Metadata records for items and collections use unqualified Dublin Core elements.

This set of terms is large enough to capture the necessary information about each record, yet small enough that complete metadata records can be prepared for each item. Dublin Core is widely used as an international standard in libraries and on the web. Mappings also exist between Dublin Core and archival metadata standards such as ISAD(G).

UUIDs are used as item identifiers.

As UUIDs are easy to generate and (for practical purposes) globally unique, they can be applied to items in such a way that collections may be prepared in a distributed way without needing to consult a central authority to generate identifiers for new records. Whereas other archival systems may rely on file content hashes to identify each record in a persistent way, we are assuming that “living” or “in-progress” resources within the archive may continue to be modified even after their metadata records have been generated.
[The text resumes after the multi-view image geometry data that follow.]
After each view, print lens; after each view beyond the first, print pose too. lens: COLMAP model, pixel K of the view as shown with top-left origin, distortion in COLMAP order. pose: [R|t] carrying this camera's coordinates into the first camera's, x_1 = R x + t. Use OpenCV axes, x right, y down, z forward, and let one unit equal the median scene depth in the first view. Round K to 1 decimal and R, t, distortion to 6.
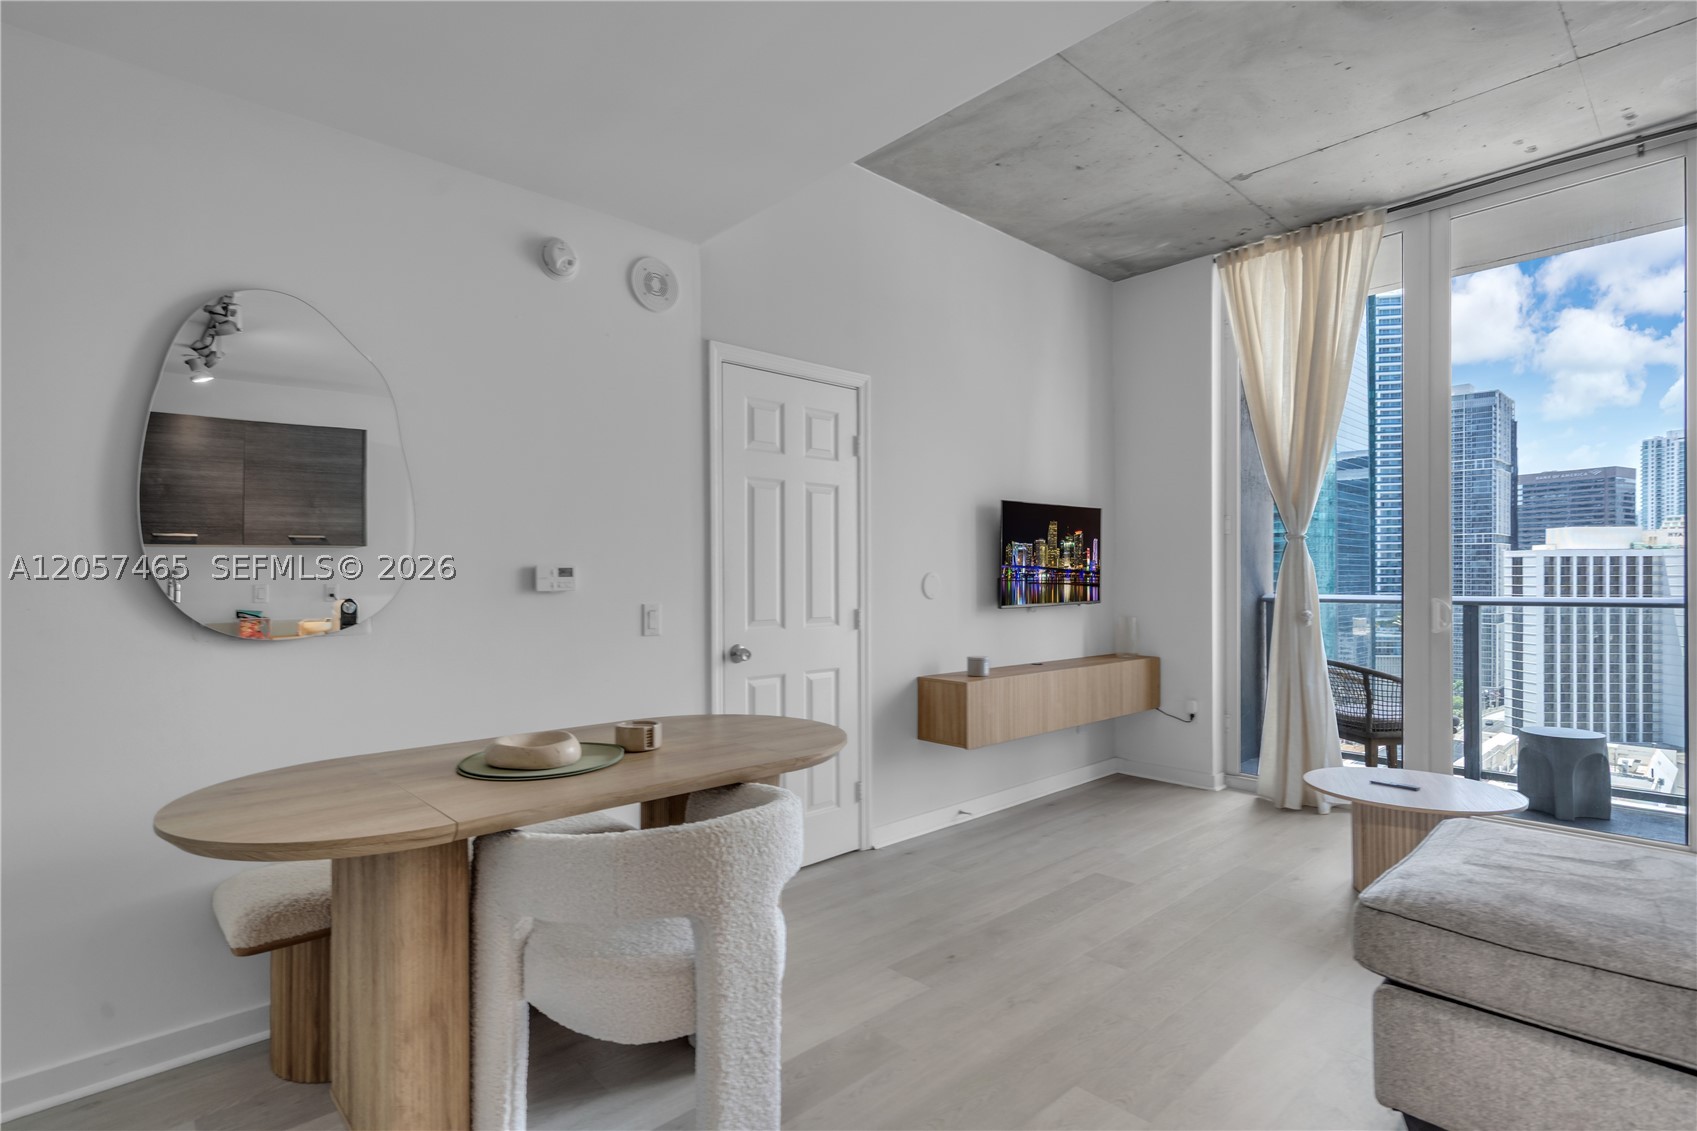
lens RADIAL K [[792.4, 0, 848.3], [0, 792.4, 578.2], [0, 0, 1]] dist [-0.017163, 0.005215]
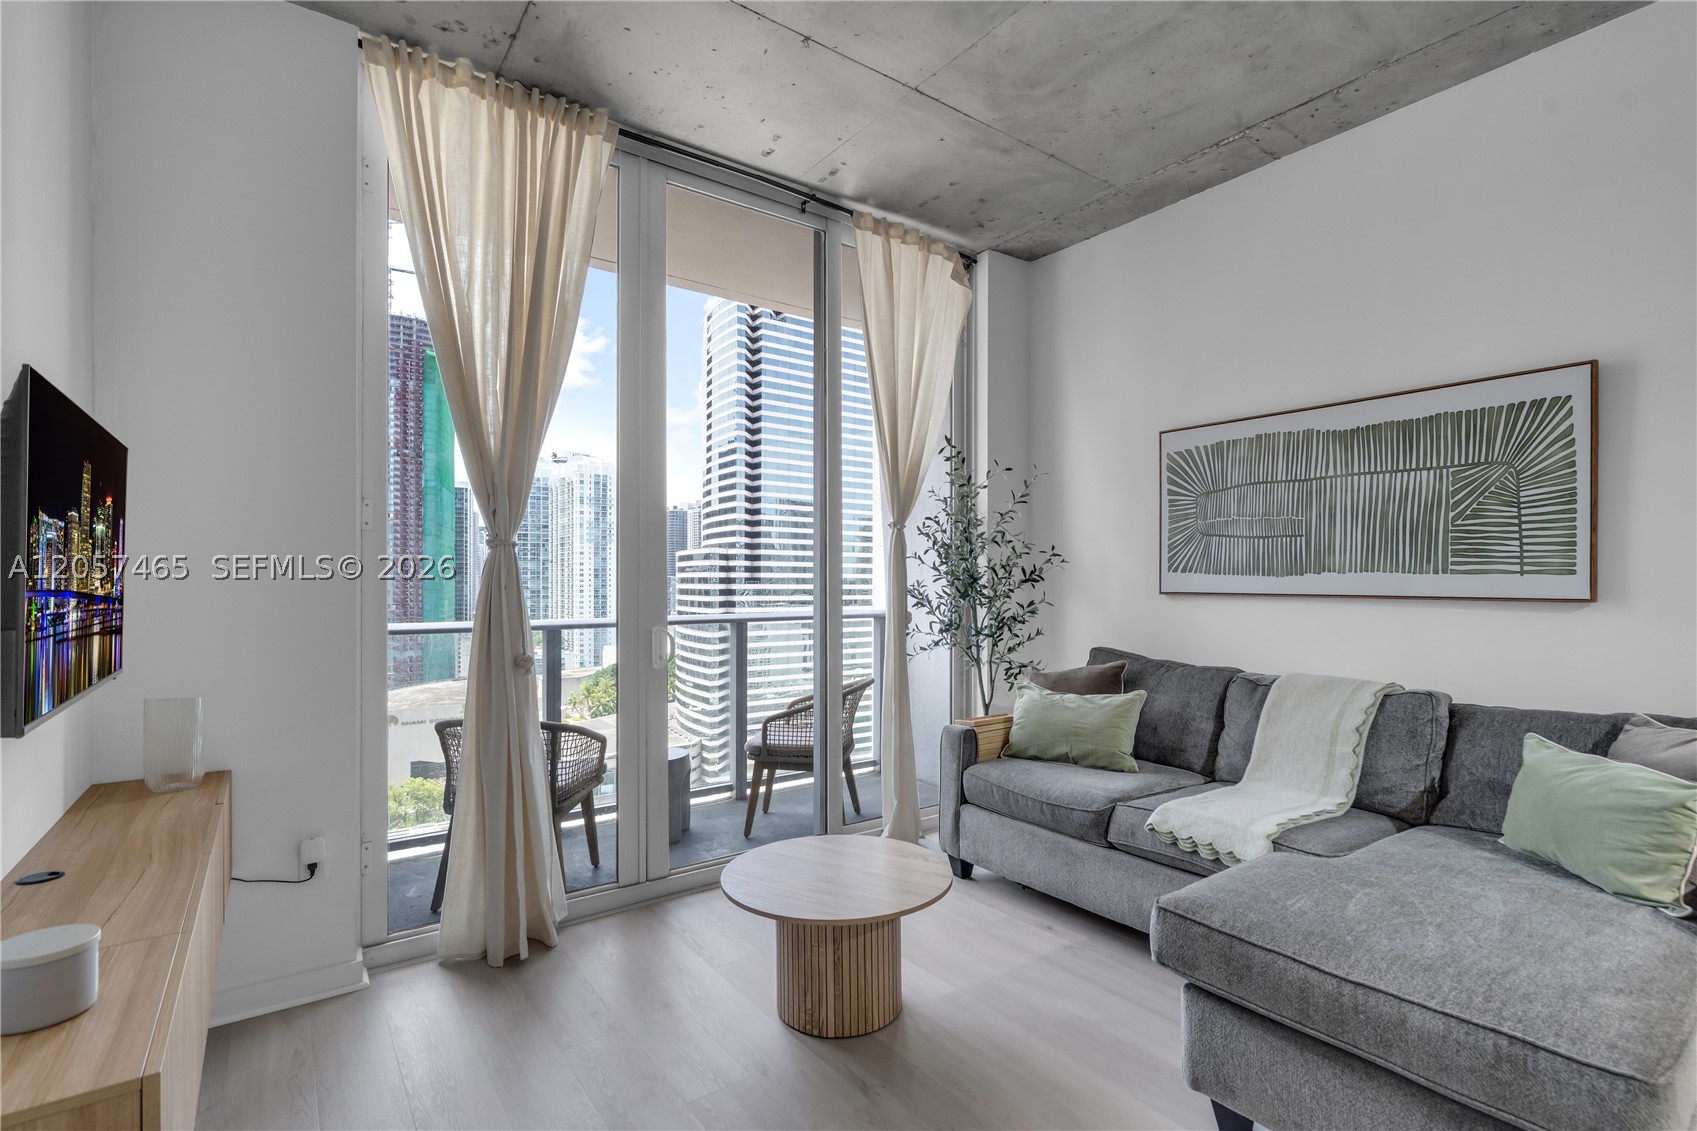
lens RADIAL K [[792.4, 0, 835.3], [0, 792.4, 578.5], [0, 0, 1]] dist [-0.017163, 0.005215]
pose [[0.122804, 0.009099, 0.992389, -0.050769], [-0.001489, 0.999959, -0.008984, -0.017265], [-0.992430, -0.000375, 0.122813, 0.640660]]
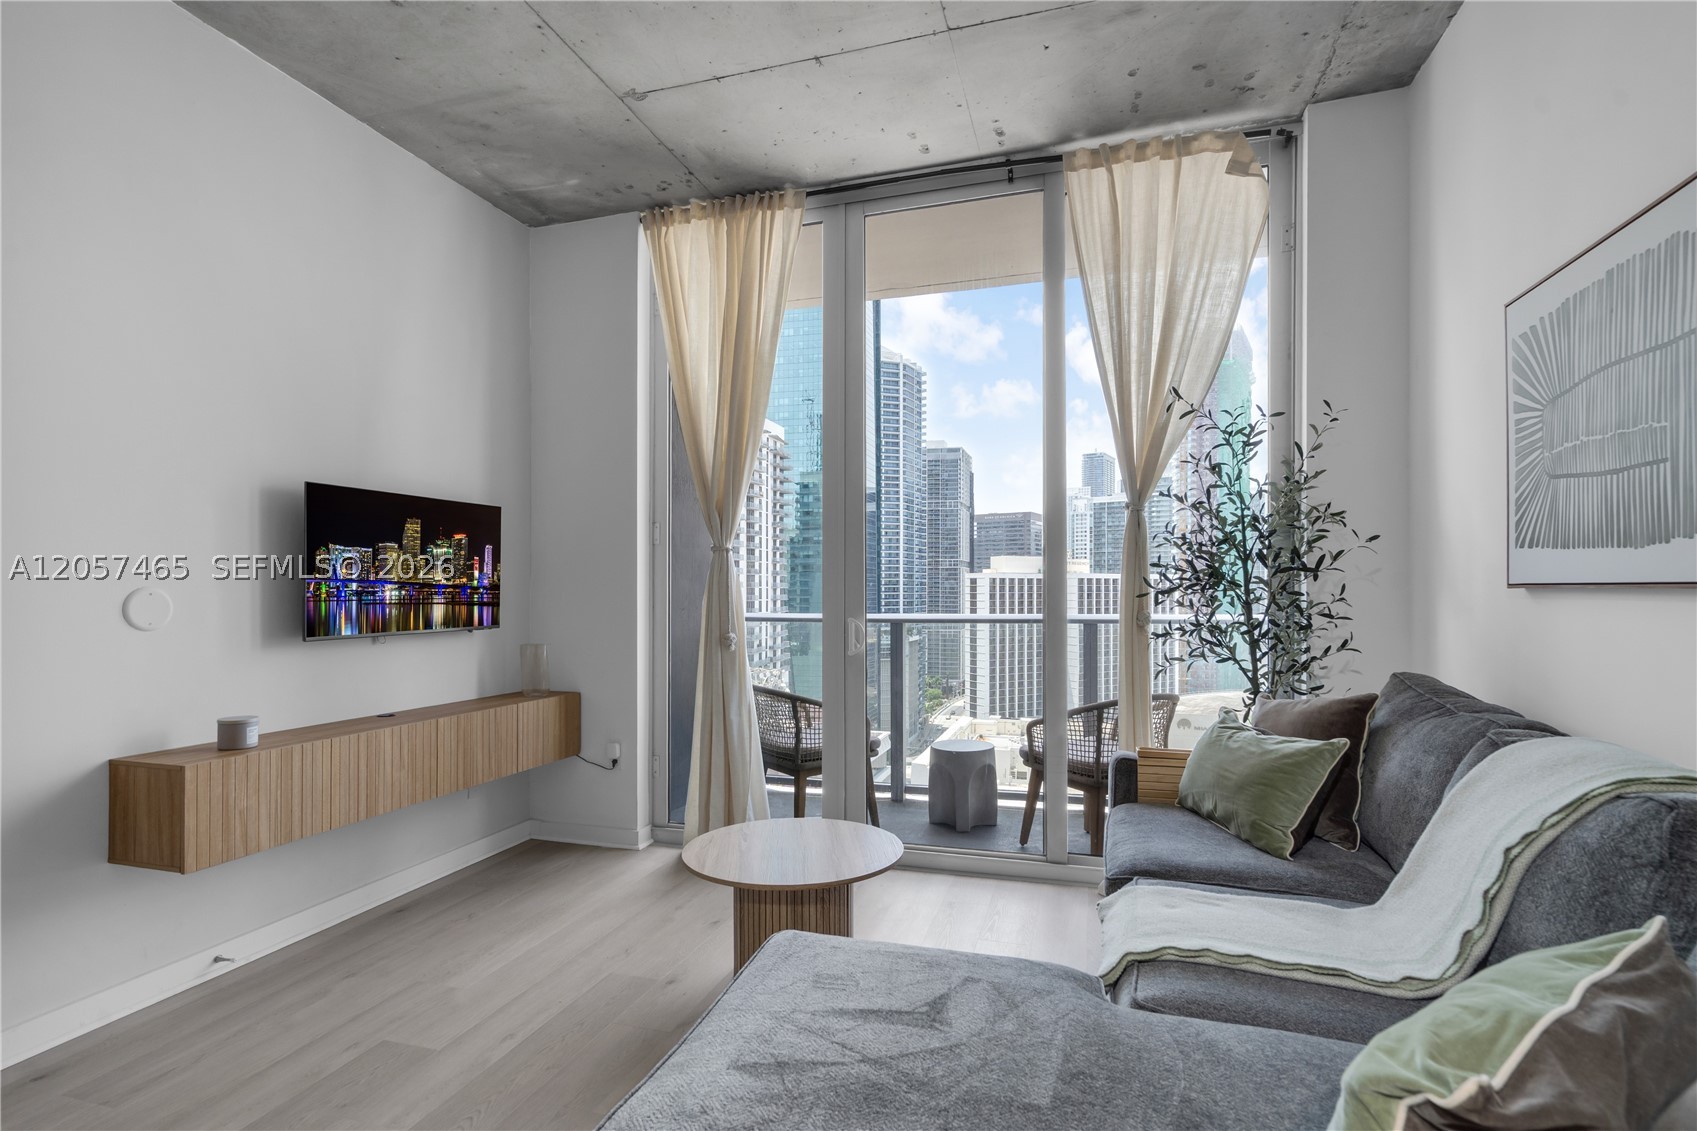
lens RADIAL K [[792.4, 0, 824.5], [0, 792.4, 588.4], [0, 0, 1]] dist [-0.017163, 0.005215]
pose [[0.867221, 0.005720, 0.497891, 0.232501], [-0.002440, 0.999971, -0.007239, -0.003112], [-0.497918, 0.005063, 0.867209, 0.183016]]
We also expect that for each item/UUID there may be several files representing different formats or components of the resource.

Filenames within the collection are “tagged” to include their UUID and type format.

This allows files to be added, moved, or updated, but still available to be located efficiently using filename-based searches (including web searches). There is no need to create or update an index of files.

Distribution and preservation copies are generated for each resource, using open and future-proof formats.

Scripts and a mapping for standard conversions are built into odea, relying on open-source tools and archival best practices. Advanced users can modify or extend these rules by building on the variables set by the python module.

Philosophy¶

Several of these design decisions follow on the expectation is that the archive will a “living collection”, rather than a set of documents that is placed in a box and kept in static form. This approach supports a mode of ethnographic production that focuses on collection and commentary as concurrent activities, which occur largely in the field, and which may involve the participation of many collaborators. It is guided by an understanding that original field records can and should be meaningful to collaborators in the field, who are not simply “informants” but co-creators of notes, diagrams, photographs, videos, and interviews. Although our presence as ethnographic field researchers follows a mandate to collect and interpret documentary resources in our own way, we can also assume an ethical obligation to preserve and share those materials in ways that are accessible to collaborators in the long term, and that accommodate commentary by others.